Nonprofit Farm Aid Group Reaches Out to Flood-Stricken Nebraska
A farm aid nonprofit is launching an effort to deliver donated hay to ranchers in flood-stricken Nebraska, resurrecting a program first used nearly two years ago to help cattle producers facing drought conditions in the Upper Midwest.
According to agweb.com, North Dakota-based Farm Rescue is seeking volunteer drivers and donations of hay and money for what it calls “Operation Hay Lift” to help Nebraska ranchers dealing with widespread flooding.
Nebraska farm and ranch losses could reach $1 billion.

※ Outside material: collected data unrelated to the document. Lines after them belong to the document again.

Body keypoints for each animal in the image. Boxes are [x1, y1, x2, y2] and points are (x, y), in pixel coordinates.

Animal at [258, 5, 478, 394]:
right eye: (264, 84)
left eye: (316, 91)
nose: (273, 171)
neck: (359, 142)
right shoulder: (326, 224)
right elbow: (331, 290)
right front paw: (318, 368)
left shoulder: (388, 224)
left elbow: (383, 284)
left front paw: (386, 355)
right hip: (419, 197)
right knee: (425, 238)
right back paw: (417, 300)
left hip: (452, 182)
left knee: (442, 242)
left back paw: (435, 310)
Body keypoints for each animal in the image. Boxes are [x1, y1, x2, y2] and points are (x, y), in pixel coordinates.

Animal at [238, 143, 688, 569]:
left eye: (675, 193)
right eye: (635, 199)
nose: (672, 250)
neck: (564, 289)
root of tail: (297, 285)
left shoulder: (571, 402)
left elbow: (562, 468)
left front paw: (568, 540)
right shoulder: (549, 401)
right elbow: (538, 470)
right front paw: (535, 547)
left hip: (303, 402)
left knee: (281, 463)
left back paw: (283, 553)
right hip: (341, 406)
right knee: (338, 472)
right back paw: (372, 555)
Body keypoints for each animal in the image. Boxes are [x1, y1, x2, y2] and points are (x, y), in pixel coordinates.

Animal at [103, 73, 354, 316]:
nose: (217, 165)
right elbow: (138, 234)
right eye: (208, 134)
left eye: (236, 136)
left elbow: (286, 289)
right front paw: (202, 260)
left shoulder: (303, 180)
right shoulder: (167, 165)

While devastating flooding in the Midwest has a ripple effect on the market, total losses in livestock and grain are not yet known, there are key factors to watch.
Citizens LLC’s Angie Setzer tells agweb.com ethanol capacity remains a question while a good percent of production is offline or damaged.

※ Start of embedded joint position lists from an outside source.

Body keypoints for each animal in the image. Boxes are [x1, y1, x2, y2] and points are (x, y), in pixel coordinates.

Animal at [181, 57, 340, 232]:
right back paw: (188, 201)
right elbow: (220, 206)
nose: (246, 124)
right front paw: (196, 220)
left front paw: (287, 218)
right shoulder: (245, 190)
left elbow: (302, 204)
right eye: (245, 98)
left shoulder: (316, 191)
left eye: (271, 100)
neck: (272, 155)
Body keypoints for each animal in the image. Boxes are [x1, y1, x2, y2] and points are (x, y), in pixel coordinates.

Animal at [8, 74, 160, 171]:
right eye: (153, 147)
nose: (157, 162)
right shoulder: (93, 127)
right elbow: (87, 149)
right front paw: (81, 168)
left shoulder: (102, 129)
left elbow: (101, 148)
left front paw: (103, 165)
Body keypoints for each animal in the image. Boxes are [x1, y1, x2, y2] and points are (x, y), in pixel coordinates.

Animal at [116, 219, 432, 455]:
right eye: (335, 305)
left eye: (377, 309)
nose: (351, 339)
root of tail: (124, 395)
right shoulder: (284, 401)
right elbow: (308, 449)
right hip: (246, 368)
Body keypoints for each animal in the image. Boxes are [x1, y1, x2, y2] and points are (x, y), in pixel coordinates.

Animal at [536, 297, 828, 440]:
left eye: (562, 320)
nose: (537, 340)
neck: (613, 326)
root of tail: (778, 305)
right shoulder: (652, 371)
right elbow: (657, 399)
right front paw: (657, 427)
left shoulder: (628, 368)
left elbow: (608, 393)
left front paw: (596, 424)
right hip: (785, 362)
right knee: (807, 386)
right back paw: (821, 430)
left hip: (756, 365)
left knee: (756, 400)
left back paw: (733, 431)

She says worries also remain about what impact the damage will have on shipping especially if flooding continues on the Mississippi River, but the million-dollar question is how much grain storage is lost.
World dairy prices climbed another 1.9 percent in aggregate on the Global Dairy Trade auction in New Zealand, the eighth consecutive twice-monthly trading session that saw prices increase.
Volume on last week's session, however, was light with just 21,713 metric tons trading hands.
The biggest gainer was butter, up 9.3 percent. Whole milk powder jumped 4 percent, and cheddar cheese rose 3.9 percent. Skim milk powder slid back a bit, falling 2.4 percent.